I bet some of you are shaking your heads, thinking that there is a potential problem. The problem is, that it can be far more fun to investigate and explore things that you do not know about than taking the less exciting path to complete projects already begun. Of course, we rarely get paid for exploring nearly as much as the compensation associated with finishing. Some people do get paid just for trying not for finishing but they are called bureaucrats and in general, they are not creative outliers, however, they are sometimes lapsed creative outliers, who got tired of not being able to monetize their learning curve exploits.
This is why learning curve addiction is as problematic as other kinds of addiction to the compulsive among us. Wait you say you are not compulsive? You are well managed and carefully balance your creative impulses with meeting expected deadlines punctually or even in advance of deadlines. Are you certain you are a creative outlier? Well, you may be and you also may be a CEO methodically working your way toward a profitable exit. It happens.
For the non-CEOs among us still working to balance our creative urges against our other responsibilities, I am simply raising the issue that being an addict or even a borderline addict can be dangerous but none of you know anything about that right? Even if you never had a drink, smoked a cigarette or had a fling, there is still danger in addiction and for me, learning curves are my nemesis. It can be time to go to bed to be ready for tomorrow by having a reasonable night’s sleep, and I can even tell my wife “be right there”. But that new toy or app or book or something else, not totally known or understood is right there beckoning me to take a peak. And before I know it several hours have gone by. At least now it is only several hours, but when in my twenties it could be several days.
So, what to do? I am sure being creative outliers you have many coping strategies. I know I do. But then again as an involuntary innovator, I find ways to try to “improve upon” these strategies and somehow find myself in cahoots with my other self the learning curve addict. In fact, sometimes the tangent is new coping mechanisms.
And by the way, cold turkey does not work very well either. Have you ever told yourself to not have any new ideas until you completed processing the old ones? Or do not try this new tool until you complete the semester or the year or the project.
Well, I am reporting from the other side. I acquired several kinds of interesting new tech toys and tools early in the pandemic and told myself I could not justify spending time with them until I go things under control. And much to my amazement it worked. Well, I did have to hide them deep in a closet and put things in front of the door. In my enthusiasm, I also told myself to not write any new music unit I perfected and recorded the works in progress and also to not start writing any new articles or books or anything unit I published the already started ones.
Okay so during the last 18 months all sorts of progress was made, but I have run out of delayed gratification discipline and cracked upon the door once again to new stuff and my learning curve addiction
Has taken control for the last few days and I can say without reservation that it is great to indulge.
No, I am not intending to become a full-blown learning curve addict and three days of binging on learning instead of the news did a great deal to make me feel good about the world or air least feel better.
So, am I telling anyone to do anything here at all? No. I am simply acknowledging I have an addiction and no I do not want a twelve-step program to cure it, because I think this is where tomorrow comes from.
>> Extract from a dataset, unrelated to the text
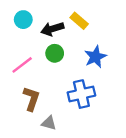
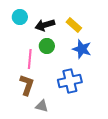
yellow rectangle: (79, 21) -> (74, 25), moved
blue star: (95, 57) -> (82, 49), turned -30
pink line: (22, 65) -> (30, 59), moved, turned -48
People who are so compulsive about something, that they have to do it.
And in addition, to be feeling better, which is not a bad reason to do something that essentially does no harm to anyone else, I have another new pile of unfinished things to master and no I do not feel guilty. I am enjoying it too much. In fact, I am enjoying it even more than the occasional lapse into ice cream or pasta or other things that take longer to correct than learning.
And the crazy you, the who loves learning, well this is also a very attractive you as well. People notice and they like it, which is after all how some of us have founded companies, departments and projects.
Does learning have to be managed? Sure. But smothered? Never.
This is one addiction that benefits us all as long as it is managed to some extent. My recommendation to myself is to reserve some time every day to reward myself by plunging in and then coming back out. Will all of these projects get completed in my lifetime? It is doubtful but I am mo longer going to punish myself for being a learning curve addict.
And excuse me, I need to get back to understanding what my new tech can really do.